Work request:
Please print the following lines of the listing without any change, beginning at the line that contains "Amgen Inc., 医療" and stopping after the line that contains "Which has a higher value, 400 or 426?".

Start of Input for this task

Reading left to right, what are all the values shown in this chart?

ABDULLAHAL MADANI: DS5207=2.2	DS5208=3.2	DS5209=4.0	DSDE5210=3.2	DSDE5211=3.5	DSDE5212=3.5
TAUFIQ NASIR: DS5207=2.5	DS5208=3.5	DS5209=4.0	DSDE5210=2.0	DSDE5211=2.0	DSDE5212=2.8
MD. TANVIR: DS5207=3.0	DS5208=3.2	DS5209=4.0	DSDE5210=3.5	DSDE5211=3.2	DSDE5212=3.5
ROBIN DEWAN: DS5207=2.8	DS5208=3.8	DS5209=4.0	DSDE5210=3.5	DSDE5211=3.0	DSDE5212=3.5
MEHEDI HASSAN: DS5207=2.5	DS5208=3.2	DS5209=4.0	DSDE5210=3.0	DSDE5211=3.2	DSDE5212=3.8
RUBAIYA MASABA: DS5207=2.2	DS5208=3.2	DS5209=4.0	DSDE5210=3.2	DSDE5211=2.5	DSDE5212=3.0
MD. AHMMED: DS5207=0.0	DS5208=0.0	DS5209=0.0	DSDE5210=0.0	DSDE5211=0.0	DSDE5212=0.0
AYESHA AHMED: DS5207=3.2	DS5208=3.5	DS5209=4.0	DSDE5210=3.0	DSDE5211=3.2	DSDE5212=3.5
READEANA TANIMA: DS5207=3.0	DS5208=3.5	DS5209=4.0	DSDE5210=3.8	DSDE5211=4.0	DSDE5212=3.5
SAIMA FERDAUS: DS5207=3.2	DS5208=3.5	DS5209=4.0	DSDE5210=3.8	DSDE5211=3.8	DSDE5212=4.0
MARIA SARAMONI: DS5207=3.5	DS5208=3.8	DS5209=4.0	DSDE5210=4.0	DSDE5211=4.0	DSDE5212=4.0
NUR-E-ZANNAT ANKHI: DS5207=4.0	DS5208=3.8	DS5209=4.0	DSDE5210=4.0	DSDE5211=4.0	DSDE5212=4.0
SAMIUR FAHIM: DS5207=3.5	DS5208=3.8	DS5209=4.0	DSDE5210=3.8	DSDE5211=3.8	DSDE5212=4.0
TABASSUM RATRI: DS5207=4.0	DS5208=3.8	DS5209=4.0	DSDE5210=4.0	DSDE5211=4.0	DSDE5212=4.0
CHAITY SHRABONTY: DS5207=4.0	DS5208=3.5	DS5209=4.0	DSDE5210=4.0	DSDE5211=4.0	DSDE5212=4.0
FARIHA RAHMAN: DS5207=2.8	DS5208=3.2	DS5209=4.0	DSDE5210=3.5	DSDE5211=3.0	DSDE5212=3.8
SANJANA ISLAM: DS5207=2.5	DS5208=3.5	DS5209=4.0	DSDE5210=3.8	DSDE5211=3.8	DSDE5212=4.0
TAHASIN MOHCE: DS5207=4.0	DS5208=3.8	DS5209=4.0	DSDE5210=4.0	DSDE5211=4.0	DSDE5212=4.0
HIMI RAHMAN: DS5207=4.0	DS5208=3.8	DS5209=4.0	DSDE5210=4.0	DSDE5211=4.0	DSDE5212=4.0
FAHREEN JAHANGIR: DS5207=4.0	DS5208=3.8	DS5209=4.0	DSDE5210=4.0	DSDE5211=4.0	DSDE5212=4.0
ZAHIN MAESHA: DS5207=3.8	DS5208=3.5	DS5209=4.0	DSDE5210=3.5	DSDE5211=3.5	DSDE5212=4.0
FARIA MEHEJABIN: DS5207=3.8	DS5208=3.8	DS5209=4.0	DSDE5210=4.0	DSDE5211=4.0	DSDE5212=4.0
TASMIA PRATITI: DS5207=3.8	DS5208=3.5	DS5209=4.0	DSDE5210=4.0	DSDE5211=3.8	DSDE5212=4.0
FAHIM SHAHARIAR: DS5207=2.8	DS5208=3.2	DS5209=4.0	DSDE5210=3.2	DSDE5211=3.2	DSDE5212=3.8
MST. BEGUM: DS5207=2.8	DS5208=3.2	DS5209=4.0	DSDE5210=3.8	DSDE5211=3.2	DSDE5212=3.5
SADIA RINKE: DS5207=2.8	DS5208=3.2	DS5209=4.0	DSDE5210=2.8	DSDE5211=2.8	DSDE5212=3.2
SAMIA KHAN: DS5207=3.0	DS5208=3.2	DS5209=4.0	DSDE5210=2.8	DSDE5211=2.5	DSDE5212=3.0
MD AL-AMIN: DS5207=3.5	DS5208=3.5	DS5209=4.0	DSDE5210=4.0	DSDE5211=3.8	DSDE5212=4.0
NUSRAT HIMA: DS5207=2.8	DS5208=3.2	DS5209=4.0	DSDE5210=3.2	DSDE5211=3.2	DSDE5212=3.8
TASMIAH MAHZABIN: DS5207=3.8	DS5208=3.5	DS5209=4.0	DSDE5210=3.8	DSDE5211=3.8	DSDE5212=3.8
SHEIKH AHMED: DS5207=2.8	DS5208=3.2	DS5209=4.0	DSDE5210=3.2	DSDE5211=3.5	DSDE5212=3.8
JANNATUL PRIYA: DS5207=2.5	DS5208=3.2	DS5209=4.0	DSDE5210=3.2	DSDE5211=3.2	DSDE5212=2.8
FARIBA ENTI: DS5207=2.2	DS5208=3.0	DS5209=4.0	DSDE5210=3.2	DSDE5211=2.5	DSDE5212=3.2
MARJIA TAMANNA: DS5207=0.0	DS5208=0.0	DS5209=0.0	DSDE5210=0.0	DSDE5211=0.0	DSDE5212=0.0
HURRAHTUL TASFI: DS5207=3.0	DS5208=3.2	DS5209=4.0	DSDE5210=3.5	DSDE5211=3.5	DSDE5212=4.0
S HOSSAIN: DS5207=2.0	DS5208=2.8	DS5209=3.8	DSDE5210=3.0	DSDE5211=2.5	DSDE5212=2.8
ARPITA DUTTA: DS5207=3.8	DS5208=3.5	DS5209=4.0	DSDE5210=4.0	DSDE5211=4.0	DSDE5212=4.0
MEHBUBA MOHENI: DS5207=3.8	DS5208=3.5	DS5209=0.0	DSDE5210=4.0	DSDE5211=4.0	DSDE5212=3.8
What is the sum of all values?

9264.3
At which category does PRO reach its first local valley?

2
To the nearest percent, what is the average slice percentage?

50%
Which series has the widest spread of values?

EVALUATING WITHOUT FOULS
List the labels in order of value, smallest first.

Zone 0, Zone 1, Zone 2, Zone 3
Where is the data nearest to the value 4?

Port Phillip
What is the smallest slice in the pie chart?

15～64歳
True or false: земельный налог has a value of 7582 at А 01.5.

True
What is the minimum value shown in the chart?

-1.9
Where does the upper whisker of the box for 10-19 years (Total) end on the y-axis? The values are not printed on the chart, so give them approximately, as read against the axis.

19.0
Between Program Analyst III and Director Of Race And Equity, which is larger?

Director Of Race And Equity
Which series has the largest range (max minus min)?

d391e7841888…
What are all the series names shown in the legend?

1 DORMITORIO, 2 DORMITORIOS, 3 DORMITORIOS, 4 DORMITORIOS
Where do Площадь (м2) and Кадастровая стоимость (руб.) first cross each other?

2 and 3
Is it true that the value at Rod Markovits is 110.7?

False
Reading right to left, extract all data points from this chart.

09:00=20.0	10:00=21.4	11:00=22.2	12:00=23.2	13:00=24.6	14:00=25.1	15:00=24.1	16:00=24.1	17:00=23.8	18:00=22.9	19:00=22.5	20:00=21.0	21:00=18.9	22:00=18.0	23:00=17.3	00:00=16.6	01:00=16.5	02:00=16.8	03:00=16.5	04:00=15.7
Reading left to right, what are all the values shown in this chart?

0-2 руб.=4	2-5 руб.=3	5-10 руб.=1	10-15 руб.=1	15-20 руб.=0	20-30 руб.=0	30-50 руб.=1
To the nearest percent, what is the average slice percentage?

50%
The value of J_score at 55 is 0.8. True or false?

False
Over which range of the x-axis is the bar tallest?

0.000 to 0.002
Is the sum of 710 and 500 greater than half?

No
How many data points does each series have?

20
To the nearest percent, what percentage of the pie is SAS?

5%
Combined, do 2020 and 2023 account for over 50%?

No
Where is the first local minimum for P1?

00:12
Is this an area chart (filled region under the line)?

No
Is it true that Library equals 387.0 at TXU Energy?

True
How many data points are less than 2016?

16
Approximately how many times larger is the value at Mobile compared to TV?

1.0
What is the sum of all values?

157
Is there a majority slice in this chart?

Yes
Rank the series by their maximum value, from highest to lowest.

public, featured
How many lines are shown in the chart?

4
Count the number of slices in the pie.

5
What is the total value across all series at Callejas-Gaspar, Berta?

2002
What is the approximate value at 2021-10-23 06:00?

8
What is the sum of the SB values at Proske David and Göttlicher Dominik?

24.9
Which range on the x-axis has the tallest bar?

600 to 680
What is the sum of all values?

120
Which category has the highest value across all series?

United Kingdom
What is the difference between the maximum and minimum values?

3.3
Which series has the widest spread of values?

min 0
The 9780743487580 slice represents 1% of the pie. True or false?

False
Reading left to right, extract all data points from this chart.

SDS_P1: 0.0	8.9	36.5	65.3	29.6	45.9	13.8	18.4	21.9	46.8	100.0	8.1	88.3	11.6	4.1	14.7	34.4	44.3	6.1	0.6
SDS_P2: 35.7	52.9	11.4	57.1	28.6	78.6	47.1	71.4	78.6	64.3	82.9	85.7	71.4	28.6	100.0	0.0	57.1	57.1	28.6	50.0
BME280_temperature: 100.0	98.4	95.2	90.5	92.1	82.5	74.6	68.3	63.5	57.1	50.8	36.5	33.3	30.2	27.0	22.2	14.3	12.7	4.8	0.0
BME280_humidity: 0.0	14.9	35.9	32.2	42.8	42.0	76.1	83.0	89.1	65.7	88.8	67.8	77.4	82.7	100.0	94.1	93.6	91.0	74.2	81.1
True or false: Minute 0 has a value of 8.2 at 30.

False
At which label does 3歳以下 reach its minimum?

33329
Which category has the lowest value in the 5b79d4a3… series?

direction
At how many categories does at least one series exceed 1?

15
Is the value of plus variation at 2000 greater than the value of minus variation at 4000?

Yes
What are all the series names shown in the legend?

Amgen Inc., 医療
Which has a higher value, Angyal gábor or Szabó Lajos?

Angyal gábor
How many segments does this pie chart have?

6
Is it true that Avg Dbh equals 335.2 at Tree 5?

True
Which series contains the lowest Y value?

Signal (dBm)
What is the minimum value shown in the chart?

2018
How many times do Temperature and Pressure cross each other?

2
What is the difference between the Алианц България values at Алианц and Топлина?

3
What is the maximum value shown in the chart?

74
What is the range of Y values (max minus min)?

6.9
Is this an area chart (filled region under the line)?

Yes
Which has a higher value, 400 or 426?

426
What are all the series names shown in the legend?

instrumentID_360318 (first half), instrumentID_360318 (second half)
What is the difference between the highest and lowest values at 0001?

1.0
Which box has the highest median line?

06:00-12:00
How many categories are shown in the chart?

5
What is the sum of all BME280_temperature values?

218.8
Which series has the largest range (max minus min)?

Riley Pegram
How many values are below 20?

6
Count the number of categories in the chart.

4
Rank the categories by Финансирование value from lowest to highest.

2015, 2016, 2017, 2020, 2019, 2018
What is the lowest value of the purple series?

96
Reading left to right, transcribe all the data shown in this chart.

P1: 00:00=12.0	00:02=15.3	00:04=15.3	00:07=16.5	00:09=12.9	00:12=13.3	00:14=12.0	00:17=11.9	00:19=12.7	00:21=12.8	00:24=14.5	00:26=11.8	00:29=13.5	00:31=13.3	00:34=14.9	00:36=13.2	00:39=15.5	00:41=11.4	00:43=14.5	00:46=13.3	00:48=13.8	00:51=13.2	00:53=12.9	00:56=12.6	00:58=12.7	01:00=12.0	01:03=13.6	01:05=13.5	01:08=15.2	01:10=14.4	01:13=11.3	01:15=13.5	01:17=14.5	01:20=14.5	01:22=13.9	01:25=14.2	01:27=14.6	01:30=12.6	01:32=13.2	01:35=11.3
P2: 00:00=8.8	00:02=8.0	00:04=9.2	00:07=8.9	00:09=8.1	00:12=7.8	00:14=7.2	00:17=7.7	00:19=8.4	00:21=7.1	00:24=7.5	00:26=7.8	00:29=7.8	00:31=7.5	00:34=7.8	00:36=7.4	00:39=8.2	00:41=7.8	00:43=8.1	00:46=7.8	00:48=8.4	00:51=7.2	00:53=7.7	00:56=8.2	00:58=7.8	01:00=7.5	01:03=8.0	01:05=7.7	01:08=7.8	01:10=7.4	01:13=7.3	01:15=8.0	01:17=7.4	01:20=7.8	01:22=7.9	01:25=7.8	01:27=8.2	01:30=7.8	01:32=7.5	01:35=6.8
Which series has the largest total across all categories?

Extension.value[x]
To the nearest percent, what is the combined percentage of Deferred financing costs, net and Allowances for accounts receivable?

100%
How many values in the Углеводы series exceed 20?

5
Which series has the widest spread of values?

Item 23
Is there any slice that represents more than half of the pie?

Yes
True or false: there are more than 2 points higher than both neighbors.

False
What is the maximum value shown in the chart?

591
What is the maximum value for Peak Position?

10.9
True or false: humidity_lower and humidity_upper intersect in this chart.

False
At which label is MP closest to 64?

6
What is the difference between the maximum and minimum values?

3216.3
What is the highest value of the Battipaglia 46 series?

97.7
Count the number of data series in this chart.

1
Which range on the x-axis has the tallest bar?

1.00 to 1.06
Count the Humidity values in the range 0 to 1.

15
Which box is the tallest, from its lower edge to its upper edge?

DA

End of Input for this task

Expected answer:
Amgen Inc., 医療
Which has a higher value, Angyal gábor or Szabó Lajos?

Angyal gábor
How many segments does this pie chart have?

6
Is it true that Avg Dbh equals 335.2 at Tree 5?

True
Which series contains the lowest Y value?

Signal (dBm)
What is the minimum value shown in the chart?

2018
How many times do Temperature and Pressure cross each other?

2
What is the difference between the Алианц България values at Алианц and Топлина?

3
What is the maximum value shown in the chart?

74
What is the range of Y values (max minus min)?

6.9
Is this an area chart (filled region under the line)?

Yes
Which has a higher value, 400 or 426?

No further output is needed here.